• _What to do_: Reproduce the listing exactly, with no pictures in your copy.

• _Input records_:
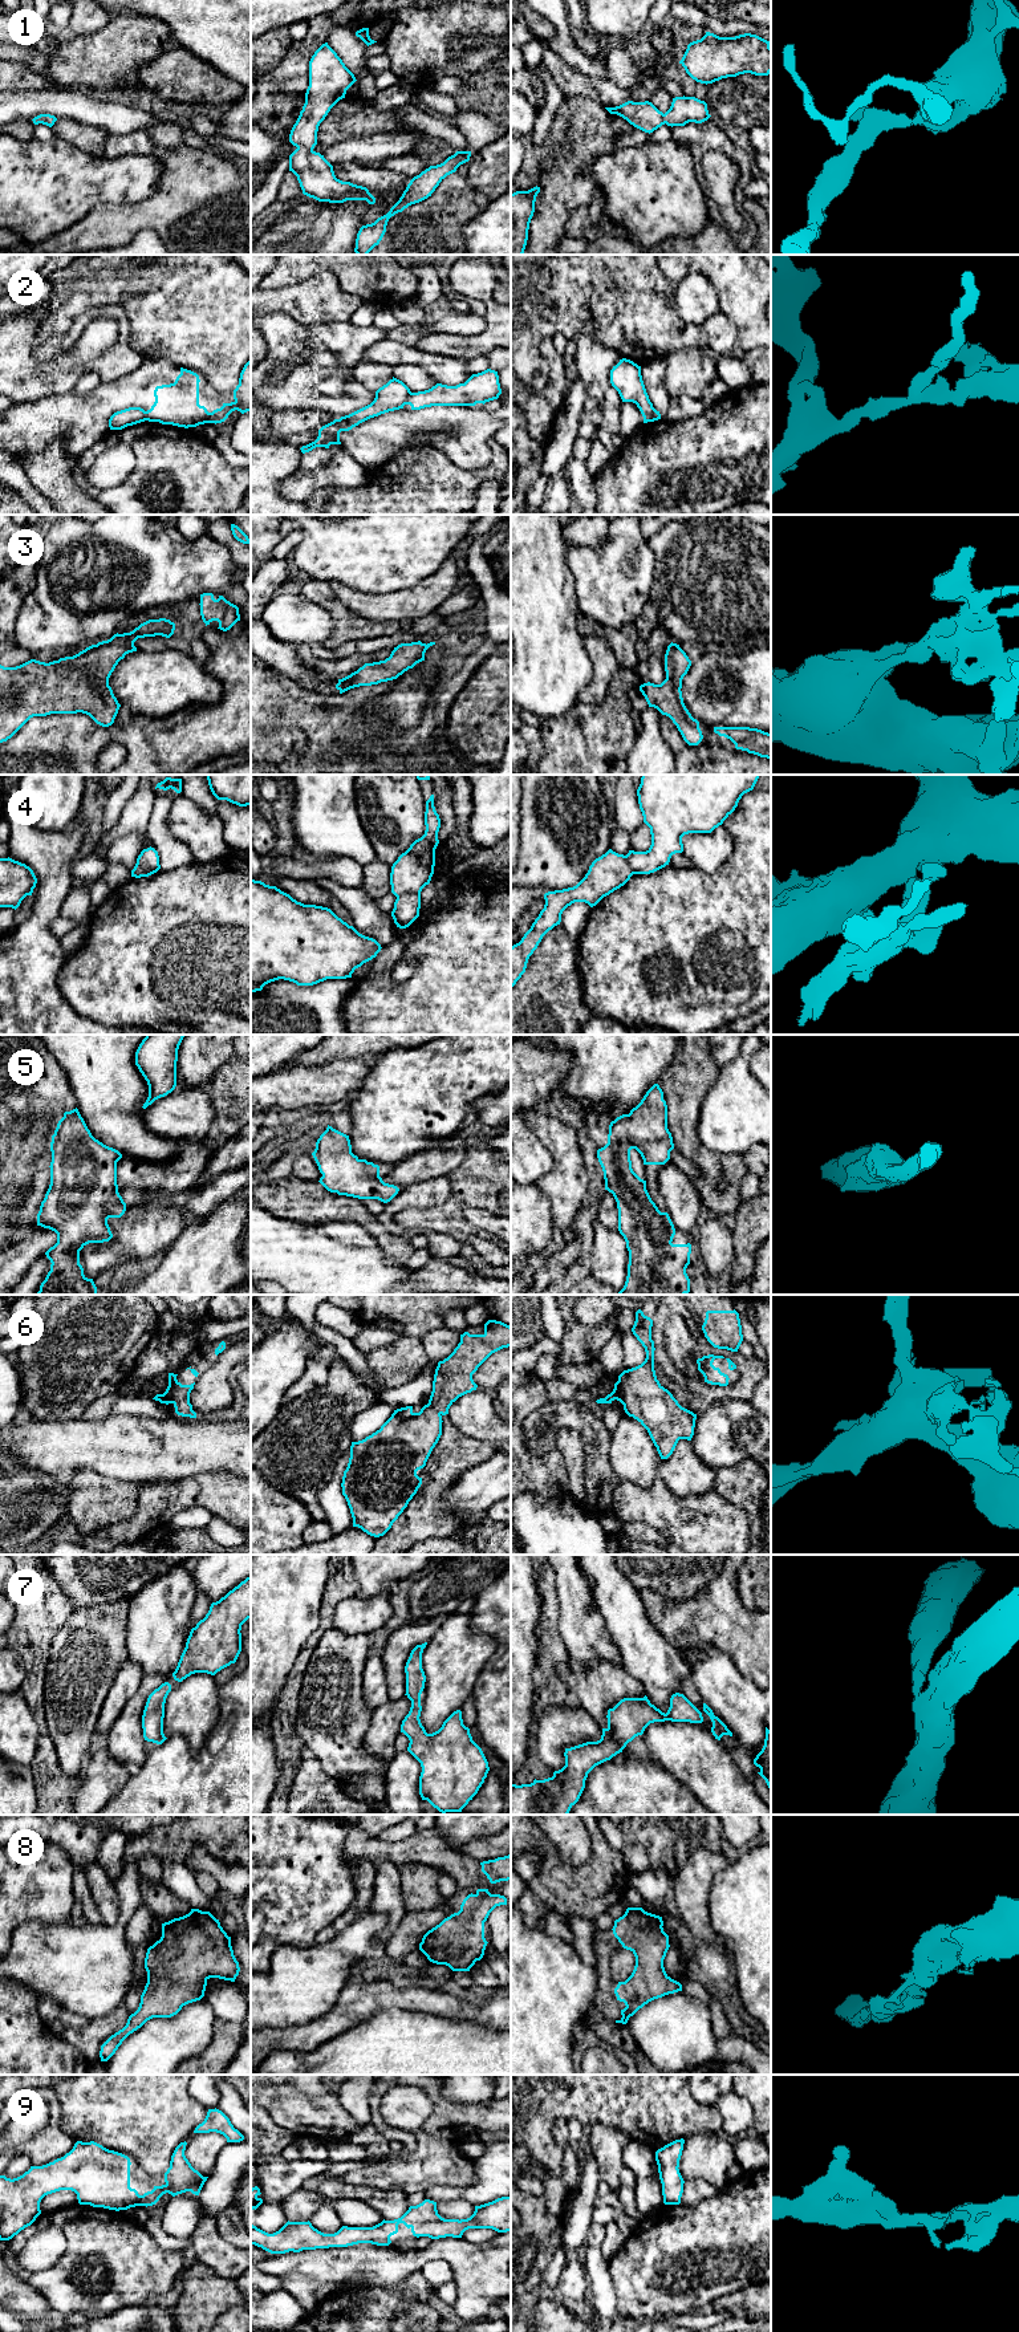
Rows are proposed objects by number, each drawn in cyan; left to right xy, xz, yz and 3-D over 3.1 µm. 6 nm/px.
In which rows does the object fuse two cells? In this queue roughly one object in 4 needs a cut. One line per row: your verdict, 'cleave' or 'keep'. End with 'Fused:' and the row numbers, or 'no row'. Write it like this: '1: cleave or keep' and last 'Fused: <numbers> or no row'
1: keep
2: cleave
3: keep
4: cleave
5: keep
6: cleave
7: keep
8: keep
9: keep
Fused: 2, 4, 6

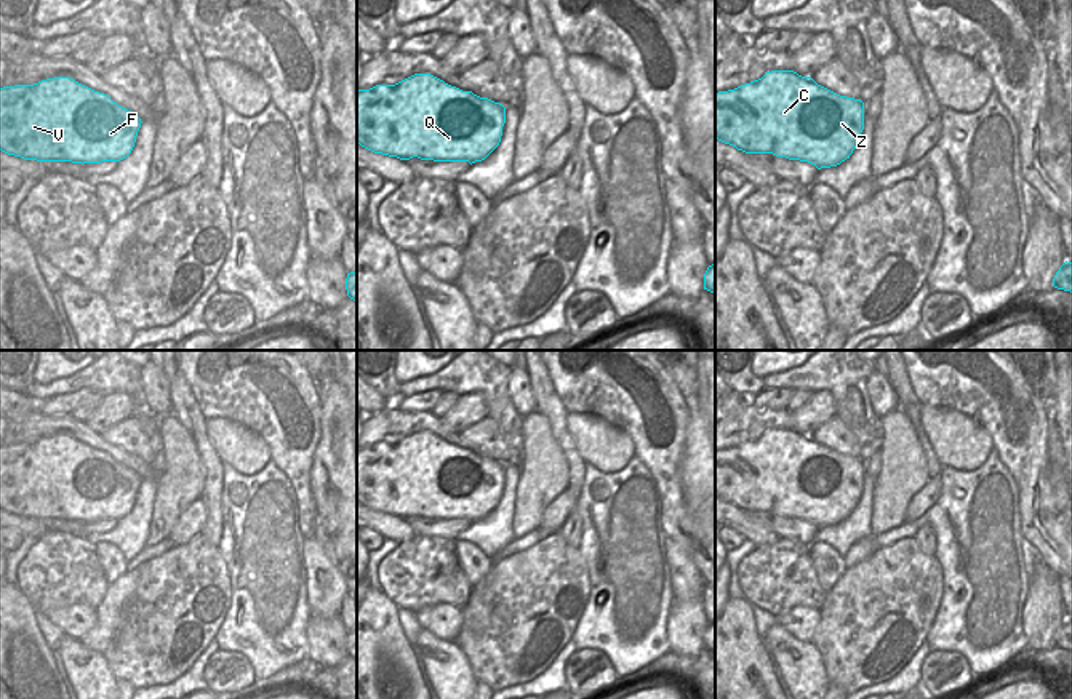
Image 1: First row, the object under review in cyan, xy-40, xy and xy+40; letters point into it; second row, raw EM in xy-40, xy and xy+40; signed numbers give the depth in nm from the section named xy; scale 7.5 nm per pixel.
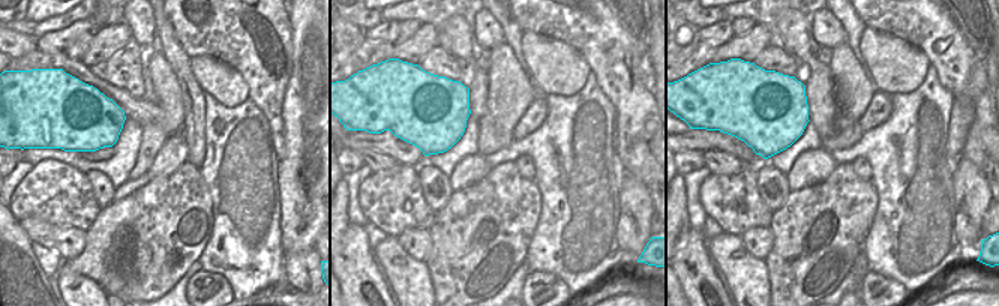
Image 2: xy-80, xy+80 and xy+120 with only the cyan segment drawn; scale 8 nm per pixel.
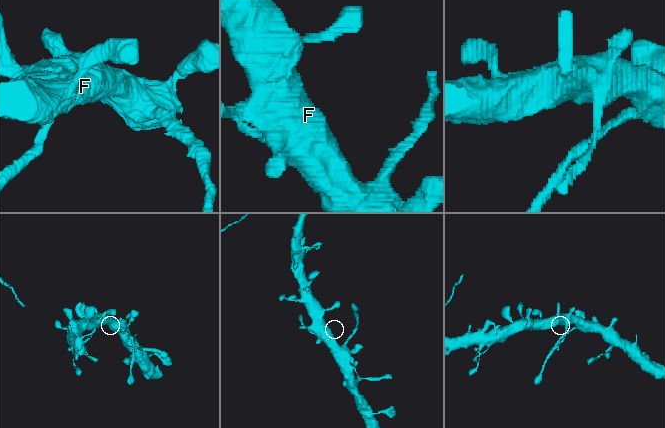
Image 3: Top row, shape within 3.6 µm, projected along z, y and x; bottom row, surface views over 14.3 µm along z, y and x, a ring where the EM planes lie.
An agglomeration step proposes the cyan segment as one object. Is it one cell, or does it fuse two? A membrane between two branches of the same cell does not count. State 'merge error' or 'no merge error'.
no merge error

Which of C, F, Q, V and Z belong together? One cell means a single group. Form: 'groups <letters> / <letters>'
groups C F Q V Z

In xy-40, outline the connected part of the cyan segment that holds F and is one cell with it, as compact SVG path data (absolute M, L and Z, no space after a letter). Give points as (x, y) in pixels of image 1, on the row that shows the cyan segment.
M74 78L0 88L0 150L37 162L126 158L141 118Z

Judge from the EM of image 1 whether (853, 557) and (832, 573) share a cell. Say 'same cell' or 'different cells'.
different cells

• _Answer to the problem_:
Rows are proposed objects by number, each drawn in cyan; left to right xy, xz, yz and 3-D over 3.1 µm. 6 nm/px.
In which rows does the object fuse two cells? In this queue roughly one object in 4 needs a cut. One line per row: your verdict, 'cleave' or 'keep'. End with 'Fused:' and the row numbers, or 'no row'. Write it like this: '1: cleave or keep' and last 'Fused: <numbers> or no row'
1: keep
2: cleave
3: keep
4: cleave
5: keep
6: cleave
7: keep
8: keep
9: keep
Fused: 2, 4, 6

Image 1: First row, the object under review in cyan, xy-40, xy and xy+40; letters point into it; second row, raw EM in xy-40, xy and xy+40; signed numbers give the depth in nm from the section named xy; scale 7.5 nm per pixel.
Image 2: xy-80, xy+80 and xy+120 with only the cyan segment drawn; scale 8 nm per pixel.
Image 3: Top row, shape within 3.6 µm, projected along z, y and x; bottom row, surface views over 14.3 µm along z, y and x, a ring where the EM planes lie.
An agglomeration step proposes the cyan segment as one object. Is it one cell, or does it fuse two? A membrane between two branches of the same cell does not count. State 'merge error' or 'no merge error'.
no merge error

Which of C, F, Q, V and Z belong together? One cell means a single group. Form: 'groups <letters> / <letters>'
groups C F Q V Z

In xy-40, outline the connected part of the cyan segment that holds F and is one cell with it, as compact SVG path data (absolute M, L and Z, no space after a letter). Give points as (x, y) in pixels of image 1, on the row that shows the cyan segment.
M74 78L0 88L0 150L37 162L126 158L141 118Z

Judge from the EM of image 1 whether (853, 557) and (832, 573) share a cell. Say 'same cell' or 'different cells'.
different cells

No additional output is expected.